**Extrait du texte**
CONAKRY- Malgré la mise en place de la nouvelle Assemblée Nationale, le vice-président de l’Union des Forces Démocratiques de Guinée (UFDG), Bah Oury, qui vit en exil du côté de la France, reste critique vis-à-vis du pouvoir d’Alpha Condé et l’opposition ! Dans une interview exclusive accordée à notre rédaction, cet ancien ministre de la réconciliation nationale dit craindre des turbulences politiques qui résulteraient de la mauvaise gouvernance du régime du président Alpha Condé. Au cours de cet entretien, Bah Oury s’est aussi exprimé sur ses relations avec le président de l’UFDG, Cellou Dalein Diallo…Exclusif !!!
-AFRICAGUINEE.COM: Bonjour Monsieur Bah Oury!
-BAH Oury : Oui Bonjour M. Diallo !
-Le président Alpha Condé a formé récemment une nouvelle équipe gouvernementale appelée ‘’de mission‘’, composée de 34 ministres. Quelles appréciations faites-vous de cette équipe ?

**Données ci-dessous**
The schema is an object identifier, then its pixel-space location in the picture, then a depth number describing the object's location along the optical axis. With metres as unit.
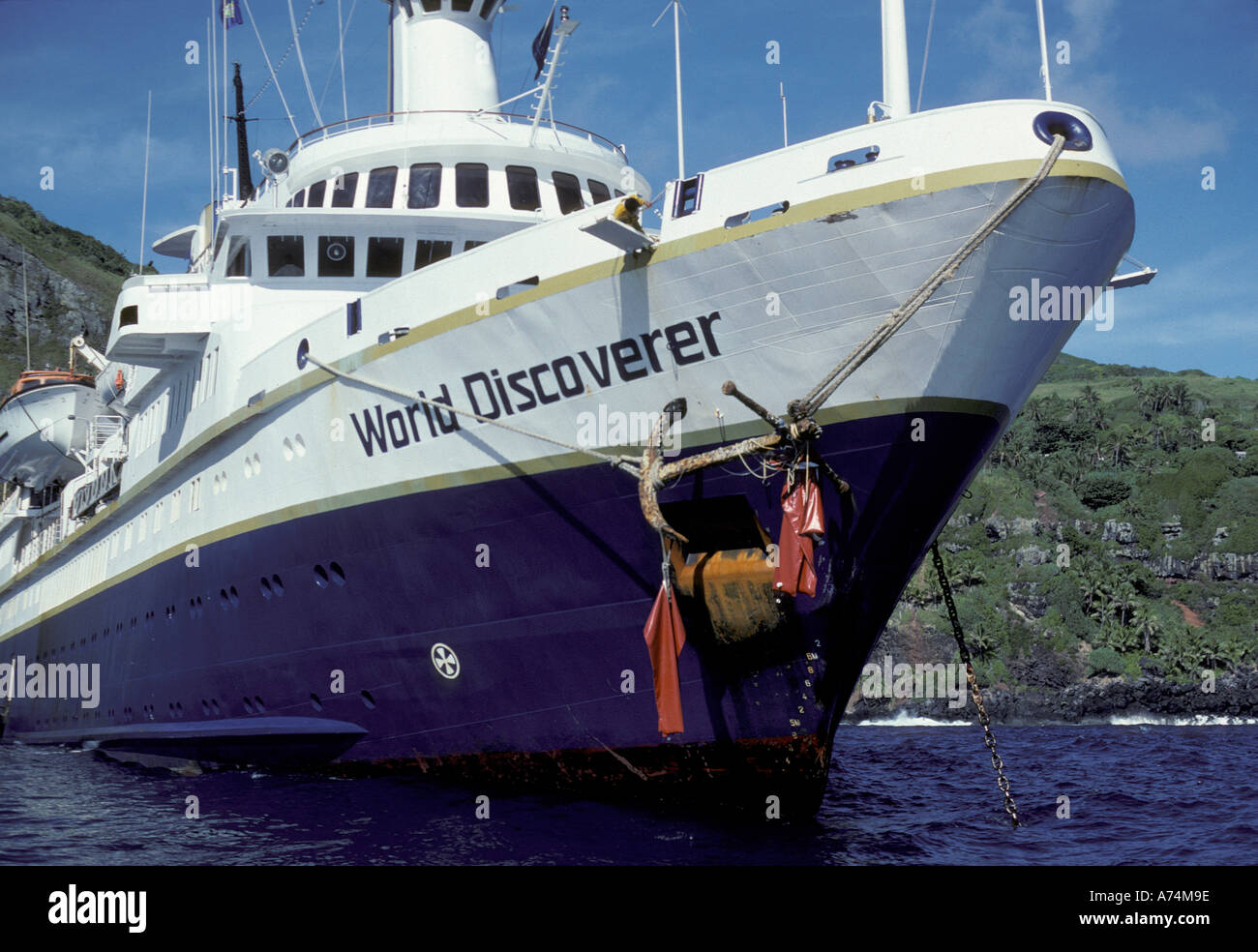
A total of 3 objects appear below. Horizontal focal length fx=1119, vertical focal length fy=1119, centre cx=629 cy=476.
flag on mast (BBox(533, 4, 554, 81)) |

**Consigne**
Dans l'entretien avec Bah Oury, recopiez à l'identique le passage qui s'ouvre sur les mots contenant « -BAH Oury : Oui » et s'achève sur « cette équipe ? ».

**Résultat de l'exercice**
-BAH Oury : Oui Bonjour M. Diallo !
-Le président Alpha Condé a formé récemment une nouvelle équipe gouvernementale appelée ‘’de mission‘’, composée de 34 ministres. Quelles appréciations faites-vous de cette équipe ?